Wilson v. Flaccus

DE CONCINI, Justice.

This case involves the custody of a minor, aged six and one-half years, Christopher William Wilson III, known as Bill. He is the natural son of the parties hereto.

The appellant and father, Christopher William Wilson, Jr., is a lawyer and was the petitioner in the trial court for a writ of habeas corpus. The respondent, Nancy Patterson Flaccus, nee Wilson, the mother, successfully resisted the writ below. Petitioner brought this appeal on the ground that the lower court abused its discretion in awarding Bill to the mother in the light of the evidence adduced before it.

The background of the family relationship is somewhat as follows. The parties were married in June of 1939. They had *198two children, Nancy, a daughter born in March 1941, and Bill born in May 1943. The parties were incompatible. In June of 1947, the respondent left the home of the parties in New York with the children and stayed with respondent’s mother in Pittsburgh. In August 1947, the parties entered into a separation agreement, settling their property rights and dividing the custody of the children, whereby Nancy was given to the father and Bill to the mother, subject to the rights of each parent to have temporary custody of both children during a three-weeks’ period each summer. In September 1947, respondent proceeded to Charlotte Amalia, Virgin Islands, where she remained seven weeks. She was there granted a divorce. The court adopted the separation agreement and recognized the provisions for divided custody of the children.

In January 1948, respondent married Bliss Flaccus in Pittsburgh. The following day they left for Phoenix, Arizona where they were living at the time of the hearing on the writ. At the time of the hearing one child had been born as an issue of this marriage. In June 1948, petitioner married a widow with two children about Nancy’s age.

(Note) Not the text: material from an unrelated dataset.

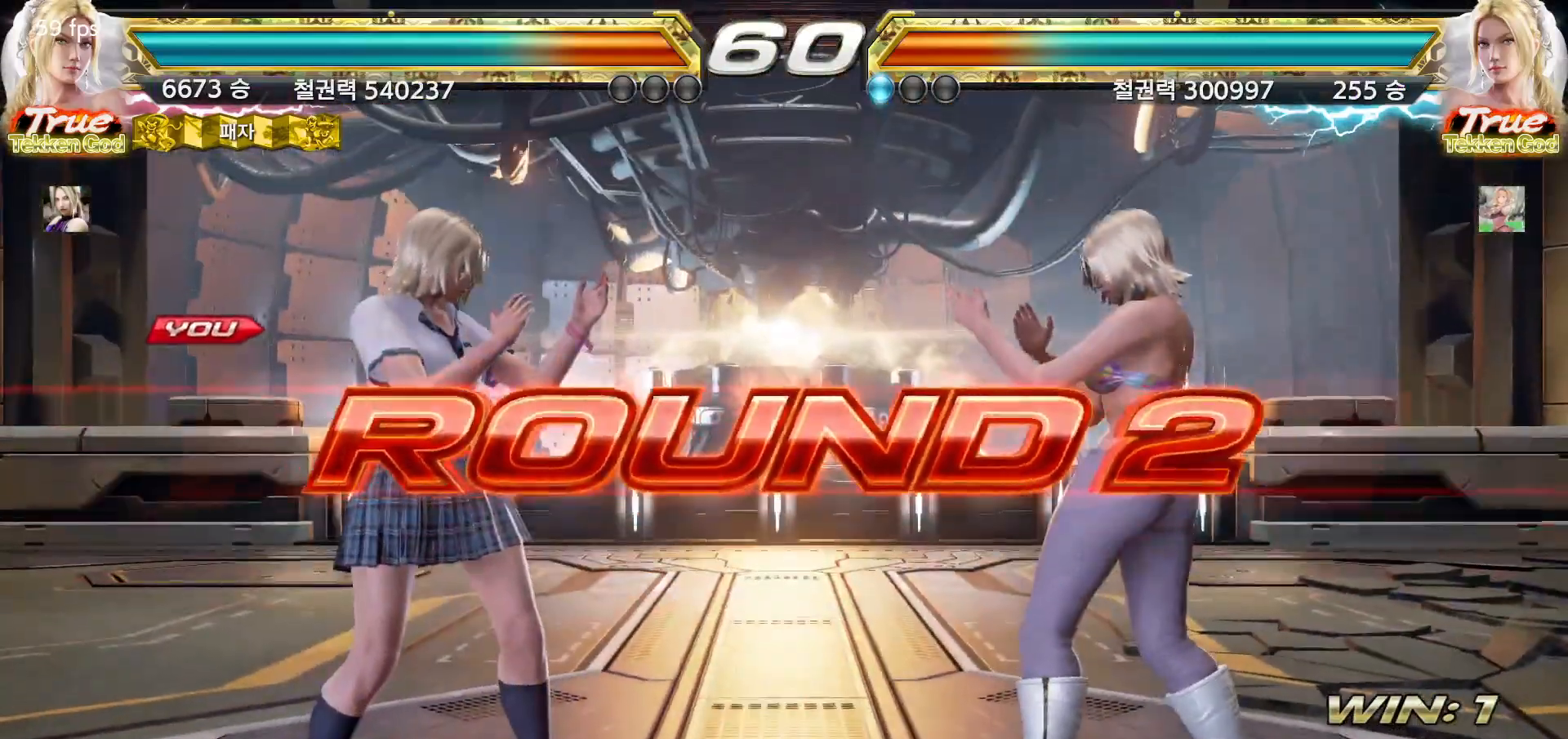
{"buttons": [], "left_stick": "center", "events": [[67, "START", "up"], [117, "START", "down"], [200, "START", "up"]]}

The appellant raises three assignments of error on the ground that the court abused its discretion in awarding the child to the mother, in that:

1. The mother was unfit to have custody of the child;

2. The order of the trial court was against the best interest of the minor, and

3. The father was best fit to have custody of the minor.

Respondent admits that appellant is a fit and proper person to have custody of the child, but denies that she is unfit for that, purpose.

The trial of this matter consumed many days. There are 1350 pages of the Reporter’s Transcript, and approximately 400 pages of depositions. The latter were taken from across the length and breadth of the United States. In addition there are a number of letters, pictures and other exhibits. All of the foregoing have been minutely examined by the court. The record is full of conflicting testimony and sprinkled with a big dose of bias and prejudice on the part of many of the witnesses.

It would uselessly lengthen this opinion to quote even a portion of the testimony. One cannot read the testimony of some of the witnesses without becoming incensed at the treatment accorded to Bill by respondent; yet when one reads the contradictory statements made by other witnesses the aroused feelings subside. Briefs of counsel are of the same character. After reading appellant’s opening brief we are reminded of the learned justice of the peace, who upon hearing the plaintiff’s side of the case in his first trial exclaimed, “The plaintiff wins!” Upon reading the respondent’s brief we revert to the story of the justice of the peace. The defendant *199in the story objected to the J. P.’s quick judgment and asked leave to put on his side of the case, which was granted. Upon hearing the defendant’s case, the J. P. leaned back, drew a long breath and said, “Well I’ll be dogged, the defendant wins.”

In this case, both the testimony and briefs are of a like nature. If one believes the appellant’s side, the trial court erred, but if one believes the respondent’s side the court was justified in its decision. That there is a conflict as to the treatment of Bill, there is no question. This is true whether the testimony was from interested parties, domestic servants, doctors or psychiatrists. One of the latter termed Bill a problem child as far as behavior was concerned. The other, that he was a boy with a problem. Admittedly 'he was one or the other, or both. Most of the witnesses termed him an endearing child.

This court has said times without number that the trial court who had the opportunity to see, listen and gauge the demeanor of the witnesses on the stand is the best judge of conflicting testimony. If there is any reasonable evidence in the record to sustain the judgment this court will not disturb it.

The judgment of the lower court is affirmed with the exception that, in addition to the usual visitorial rights, the decree be modified in that the appellant be permitted to have the custody of Bill three weeks each summer as the parties agreed in their original separation agreement. This modi-

fication we believe to be for the best interest of the child.

Affirmed as modified.

UDALL, C. J., and LA PRADE, J., concur.